Given this, let's consider the following example: At 30 seconds the concentration of A is 0.8 M, and at 80 seconds it is 1.2 M. What is the average rate of this reaction?

\(\text{Average Rate} = -\frac{\Delta[A]}{\Delta t} = -\frac{0.8 \, \text{M} - 1.2 \, \text{M}}{80 \, \text{s} - 30 \, \text{s}} = -\left(-\frac{0.4 \, \text{M}}{50 \, \text{s}}\right) = 0.008 \, \text{M/s}\)

Accounting for Stoichiometry

Let's say the stoichiometry between reacants and products is not 1:1 as in the previous example. Let's consider the reaction between nitrogen monoxide and hydrogen gas to form nitrogen gas and water vapor.

\(\ce{2NO(g) + 2H2(g) -> N2(g) + 2H2O(g)} \)

In this case, for every two moles of NO that react, one mole of nitrogen gas is formed. If we are to experimentally measure the concentration over time for reactants or products, we must account for this stoichometric difference. This can be done by multiplying the coefficients of the species by the reciprocal.

\(\text{Rate} = -\frac{1}{2} \frac{\Delta[\ce{NO}]}{\Delta t} = -\frac{1}{2} \frac{\Delta[\ce{H2}]}{\Delta t} = \frac{\Delta[\ce{N2}]}{\Delta t} + \frac{1}{2} \frac{\Delta[\ce{H2O}]}{\Delta t}\)

In doing this, we have normalized the rates to the stoichiometry of the reaction. It is important to note that this is a simplified model. If there are significant intermediate steps that contribute to the rate then this will not hold.

Derivative and Instantaneous Rate

In calculus, the derivative demonstrates the sensitivity of an function's output relative to its input. Taking the derivative can give us the instantaneous rate of change. Consider the classical example from mechanics with the following position vs time graph:

Here, the position vs. time is described by the function x(t) = t². If we want to know the instantaneous velocity at any point along our graph, we take the derivative: x'(t) = 2t. This is analagous to finding the slope of a tangent line at any given point along our curve. For example, at t = 5 s, the velocity is x'(5) = 2(5) = 10 m/s, which is the same as the slope of our tangent line (y = 10x - 25).

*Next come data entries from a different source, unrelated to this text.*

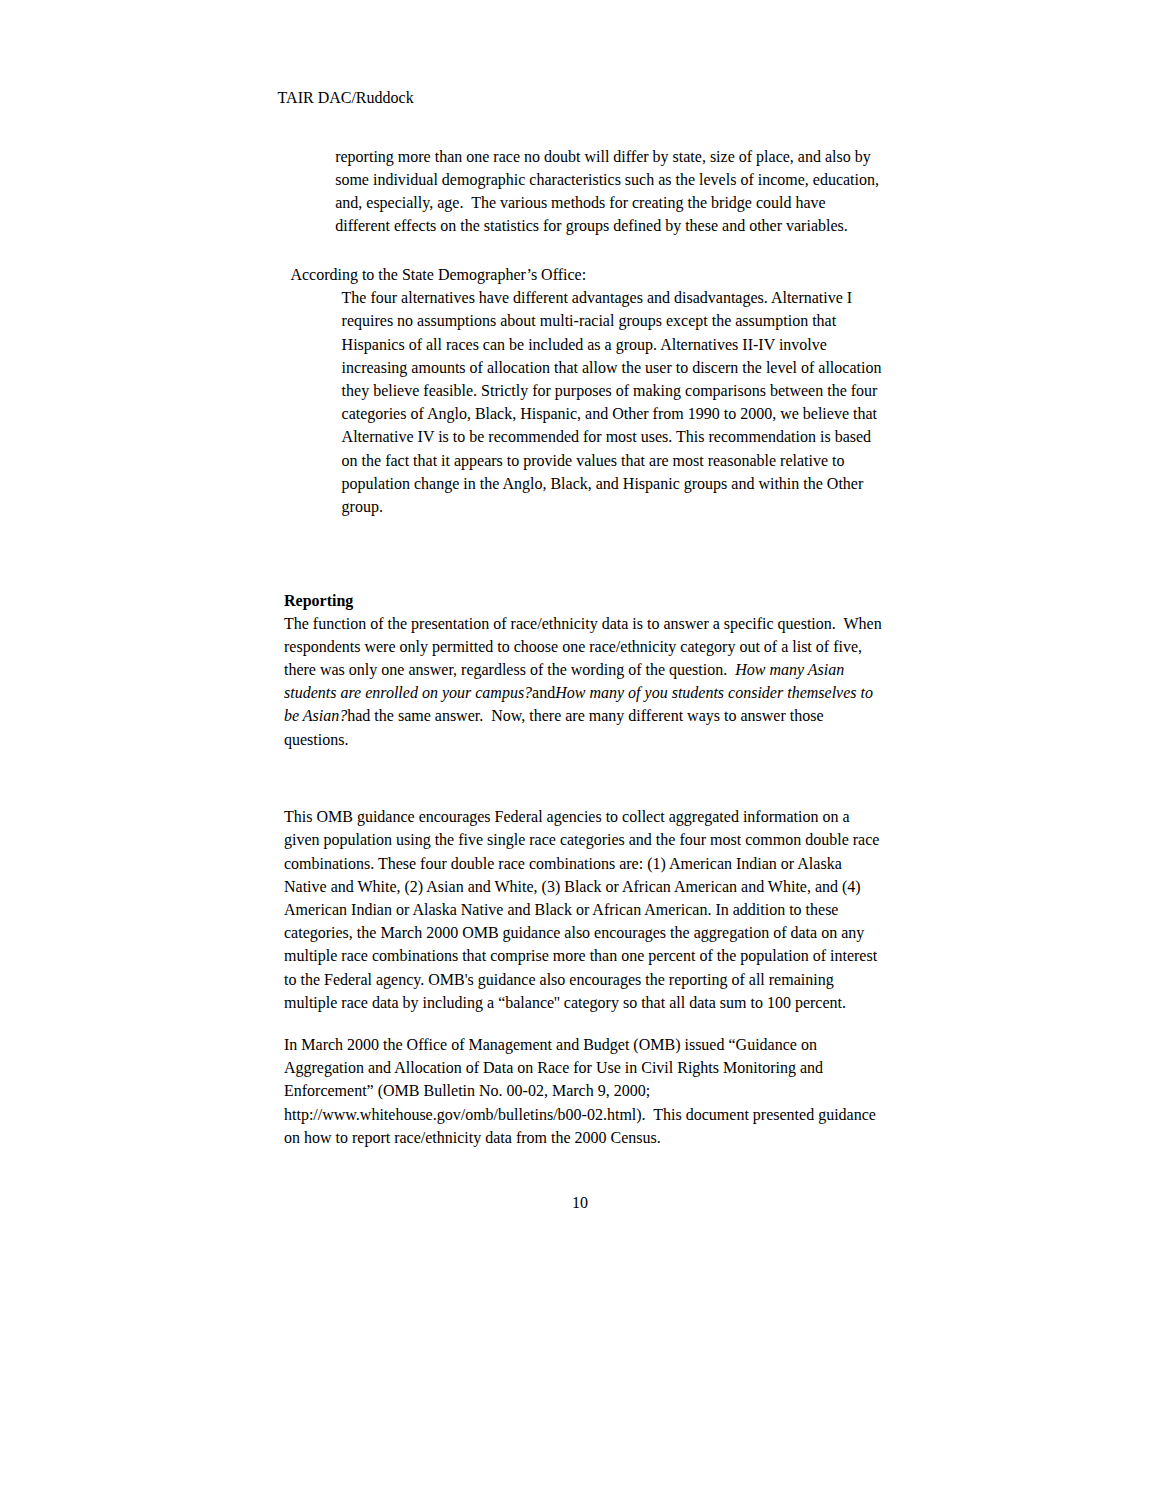TAIR DAC/Ruddock
reporting more than one race no doubt will differ by state, size of place, and also by some individual demographic characteristics such as the levels of income, education, and, especially, age. The various methods for creating the bridge could have different effects on the statistics for groups defined by these and other variables.
According to the State Demographer’s Office:
The four alternatives have different advantages and disadvantages. Alternative I requires no assumptions about multi-racial groups except the assumption that Hispanics of all races can be included as a group. Alternatives II-IV involve increasing amounts of allocation that allow the user to discern the level of allocation they believe feasible. Strictly for purposes of making comparisons between the four categories of Anglo, Black, Hispanic, and Other from 1990 to 2000, we believe that Alternative IV is to be recommended for most uses. This recommendation is based on the fact that it appears to provide values that are most reasonable relative to population change in the Anglo, Black, and Hispanic groups and within the Other group.
Reporting
The function of the presentation of race/ethnicity data is to answer a specific question. When respondents were only permitted to choose one race/ethnicity category out of a list of five, there was only one answer, regardless of the wording of the question. How many Asian students are enrolled on your campus?andHow many of you students consider themselves to be Asian?had the same answer. Now, there are many different ways to answer those questions.
This OMB guidance encourages Federal agencies to collect aggregated information on a given population using the five single race categories and the four most common double race combinations. These four double race combinations are: (1) American Indian or Alaska Native and White, (2) Asian and White, (3) Black or African American and White, and (4) American Indian or Alaska Native and Black or African American. In addition to these categories, the March 2000 OMB guidance also encourages the aggregation of data on any multiple race combinations that comprise more than one percent of the population of interest to the Federal agency. OMB's guidance also encourages the reporting of all remaining multiple race data by including a “balance'' category so that all data sum to 100 percent.
In March 2000 the Office of Management and Budget (OMB) issued “Guidance on Aggregation and Allocation of Data on Race for Use in Civil Rights Monitoring and Enforcement” (OMB Bulletin No. 00-02, March 9, 2000; http://www.whitehouse.gov/omb/bulletins/b00-02.html). This document presented guidance on how to report race/ethnicity data from the 2000 Census.
10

A similar analysis can be performed in chemical kinetics. Consider the following curve below which shows a concentration vs time graph for the rate of decomposition of N₂O₅ into NO₂ and O₂:

We can similarly take the derivative at some point along this curve to determine the instantaneous rate. As we will soon see, the curve and underlying relationship that results from observing the concentration vs. time for a given chemical reaction tells us something about how the rate depends on reactant concentrations, something that can be described using a rate law.

Rate Laws

A rate law describes the rate of a chemical reaction based on the concentrations of the reactants. We will consider zeroth order, first order, and second order reactions. Let's consider the following reaction:

\(\ce{NH4+(aq) + NO2-(aq) -> N2(g) + 2H2O(l)}\)

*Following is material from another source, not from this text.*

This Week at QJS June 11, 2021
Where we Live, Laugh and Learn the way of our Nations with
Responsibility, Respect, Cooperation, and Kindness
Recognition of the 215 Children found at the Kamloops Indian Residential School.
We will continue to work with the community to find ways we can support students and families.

Here, we have the reaction and ammonium and nitrogen dioxide to form nitrogen gas and water. Experimentally, one can conduct a series of experiments in which the concentration of one of the reacants is held constant while the other is changed and the rate is measured. Consider the following data for a series of experiments:

Experiment Number	Initial NH4+ Concentration (M)	Initial NO2- Concentration (M)	Observed Initial Rate (M/s)
1	0.0100	0.200	5.4x10-7
2	0.0200	0.200	10.8x10-7
3	0.0400	0.200	21.5x10-7
4	0.200	0.0202	10.8x10-7
5	0.200	0.0404	21.6x10-7
6	0.200	0.0808	43.3x10-7

This data can be used to determine the rate law for the reaction. What does this data demonstrate? In experiments 1, 2 and 3, the concentration of NH₄⁺ is increased while the concentration of NO₂^- is held constant. How does the rate change with respect to subequent doubling of the ammonium concentration? The rate doubles from experiment 1 to 2, and then again from 2 to 3, indicating that it is directly proportional to the concentration of ammonium. What about experiments 4-6? Here, the concentration of ammonium is held constant while the concentration of NO₂^- is subsequently doubled. The rate again doubles in response to a doubling of the concentration of nitrogen dioxide, again indicating a direct proportional relationship. This is expressed with an equation that shows how the rate depends on the concetration of the reactants, known as a rate law:

\(\text{Rate} = k[\text{NH}_4^+][\text{NO}_2^-]\)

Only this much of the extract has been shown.